Clustering strategies for optimal trial selection in multisensor environments. An eigenvector based approach.

Background: Quite often, magnetoencephalography (MEG) measurements are contaminated by a series of artifacts that degrade the quality of the various source localization methods applied to them. In particular, eye blinking, minor head movement and related activities are a constant source of measurement contamination. In order to solve this problem, trial selection and rejection is applied, a task that is usually performed manually.

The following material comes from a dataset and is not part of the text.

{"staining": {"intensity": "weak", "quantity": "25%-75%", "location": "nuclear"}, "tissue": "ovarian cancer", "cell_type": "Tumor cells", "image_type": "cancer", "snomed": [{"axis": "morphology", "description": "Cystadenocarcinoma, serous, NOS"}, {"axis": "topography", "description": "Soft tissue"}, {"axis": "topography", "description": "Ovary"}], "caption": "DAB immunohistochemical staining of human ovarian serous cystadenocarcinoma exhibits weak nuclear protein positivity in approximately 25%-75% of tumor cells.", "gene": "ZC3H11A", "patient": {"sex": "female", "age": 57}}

New Method: The present work shows an automatic trial selection and rejection algorithm based on clustering techniques. These techniques employ a measurement of the dissimilarity of the items belonging to a set. This measure, based on the projection of the eigenvector corresponding to the largest eigenvalue of the covariance matrix, is provided and its rationale is explained. Subsequently, covariance matrices belonging to the selected cluster are averaged and used in the well-known Linearly Constrained Minimum Variance (LCMV) Beamformer.

Results: The results show a marked improvement of the specificity of the localization algorithm compared to the application of the LCMV without clustering.

Comparison With Existing Method(s): The method shows a marked reduction in computational cost compared with other data cleaning procedure widely used: Independent Component Analysis (ICA).

Conclusions: Thus, we propose clustering techniques to be used in brain localization activity algorithms.